TEXTE RETENU ::
C. Conclusions du comité

C. Conclusions du comité
  1. 837. Le comité relève que les allégations de l’organisation plaignante portent sur plusieurs dispositions du Code du travail de 2004, qui contreviendraient selon elle aux principes de la liberté syndicale et au droit de négociation collective. Le comité relève que le gouvernement n’a ratifié ni la convention no 87 ni la convention no 98 et il rappelle que, lorsqu’un Etat décide d’adhérer à l’Organisation internationale du Travail, il s’engage à respecter les principes fondamentaux définis dans la Constitution et dans la Déclaration de Philadelphie, y compris les principes de la liberté syndicale. [Voir Recueil de décisions et de principes du Comité de la liberté syndicale, cinquième édition, 2006, paragr. 15.] Le comité rappelle que la liberté syndicale est l’une des garanties primordiales de la paix et de la justice sociale. Le comité exprime sa préoccupation devant la gravité des allégations de violation de la liberté syndicale au Qatar.

TRAVAIL À FAIRE ::
**a.** D’après les conclusions du comité, sur quoi portent les allégations de l’organisation plaignante ?
**b.** Pour chaque affirmation, indiquez par oui ou par non si elle concorde avec les conclusions du comité, et citez les mots du texte qui tranchent : (i) le gouvernement a ratifié la convention no 87 ; (ii) le comité voit dans la liberté syndicale une garantie primordiale de la paix et de la justice sociale ; (iii) le comité se dit préoccupé par la gravité des allégations.

EXTRAIT DES DONNÉES ::
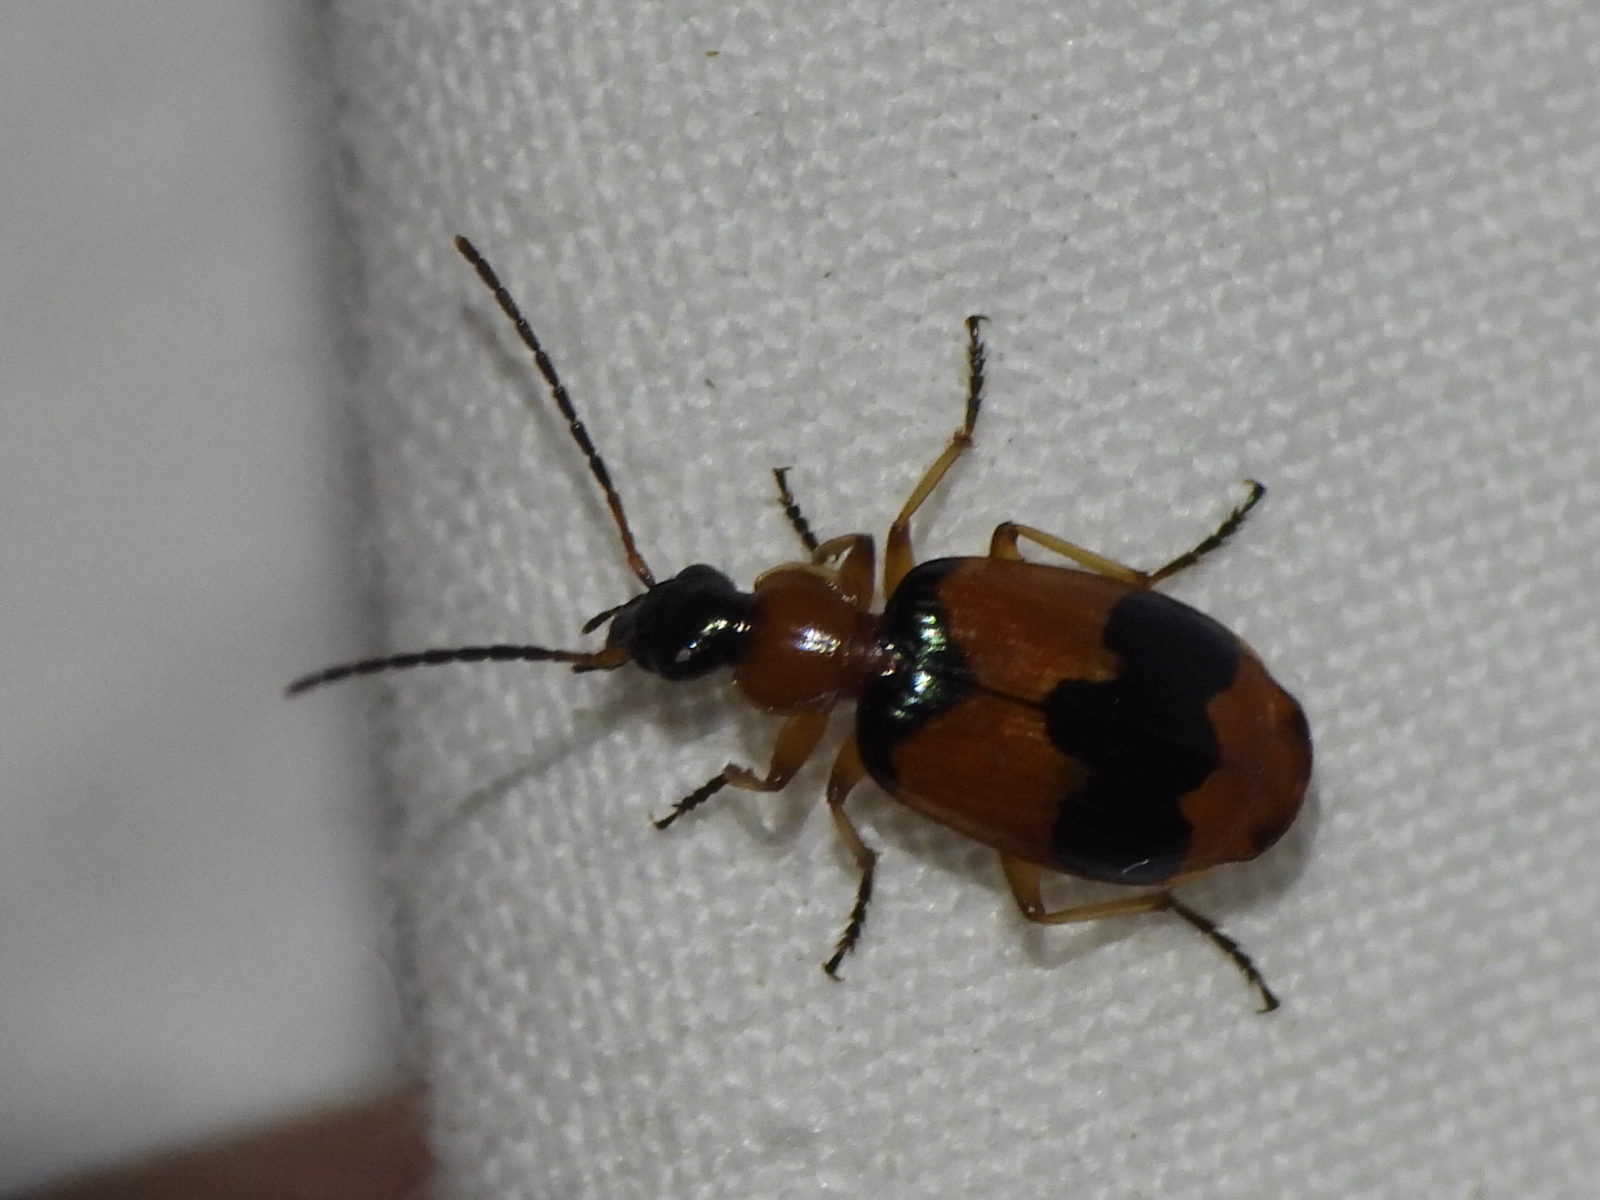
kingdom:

RÉPONSES PAR TÂCHE ::
**a.** Sur plusieurs dispositions du Code du travail de 2004.

**b.**
(i) Non : « le gouvernement n’a ratifié ni la convention no 87 ni la convention no 98 ».
(ii) Oui : « la liberté syndicale est l’une des garanties primordiales de la paix et de la justice sociale ».
(iii) Oui : « Le comité exprime sa préoccupation devant la gravité des allégations de violation de la liberté syndicale au Qatar ».